Bounding box coordinate data:
------
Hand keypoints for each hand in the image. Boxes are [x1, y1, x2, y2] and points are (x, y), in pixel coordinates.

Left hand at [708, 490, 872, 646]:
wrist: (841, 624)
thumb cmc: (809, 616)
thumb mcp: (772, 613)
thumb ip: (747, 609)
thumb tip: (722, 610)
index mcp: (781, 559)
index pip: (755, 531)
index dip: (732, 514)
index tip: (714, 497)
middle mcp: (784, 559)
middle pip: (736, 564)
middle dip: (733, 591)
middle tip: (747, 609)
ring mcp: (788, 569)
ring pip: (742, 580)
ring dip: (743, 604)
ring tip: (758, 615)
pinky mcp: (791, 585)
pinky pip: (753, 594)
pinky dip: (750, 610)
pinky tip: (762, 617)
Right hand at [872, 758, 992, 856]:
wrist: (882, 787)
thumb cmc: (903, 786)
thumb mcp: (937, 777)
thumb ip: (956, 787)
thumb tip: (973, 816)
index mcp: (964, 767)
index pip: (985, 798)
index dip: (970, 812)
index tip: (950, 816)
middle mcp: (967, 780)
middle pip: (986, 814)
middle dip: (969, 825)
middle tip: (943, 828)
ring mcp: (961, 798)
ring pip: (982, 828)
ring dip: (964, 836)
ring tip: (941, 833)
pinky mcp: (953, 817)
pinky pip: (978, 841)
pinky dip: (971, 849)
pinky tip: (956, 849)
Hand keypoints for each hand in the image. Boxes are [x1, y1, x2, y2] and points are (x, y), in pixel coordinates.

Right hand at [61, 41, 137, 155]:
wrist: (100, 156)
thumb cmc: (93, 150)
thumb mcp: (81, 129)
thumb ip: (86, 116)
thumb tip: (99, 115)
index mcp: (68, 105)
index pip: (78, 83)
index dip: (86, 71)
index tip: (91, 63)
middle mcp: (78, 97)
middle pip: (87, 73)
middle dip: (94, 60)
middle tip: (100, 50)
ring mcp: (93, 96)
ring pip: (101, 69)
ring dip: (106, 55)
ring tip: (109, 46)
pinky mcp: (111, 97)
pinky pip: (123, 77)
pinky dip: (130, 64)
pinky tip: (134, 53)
------
The problem:
Every line above with the word "pinky" belongs in the answer, copied as written.

Solution for this exercise:
pinky mcp: (791, 585)
pinky pip: (753, 594)
pinky dip: (750, 610)
pinky tip: (762, 617)
pinky mcp: (953, 817)
pinky pip: (978, 841)
pinky dip: (971, 849)
pinky tip: (956, 849)
pinky mcp: (111, 97)
pinky pip: (123, 77)
pinky dip: (130, 64)
pinky tip: (134, 53)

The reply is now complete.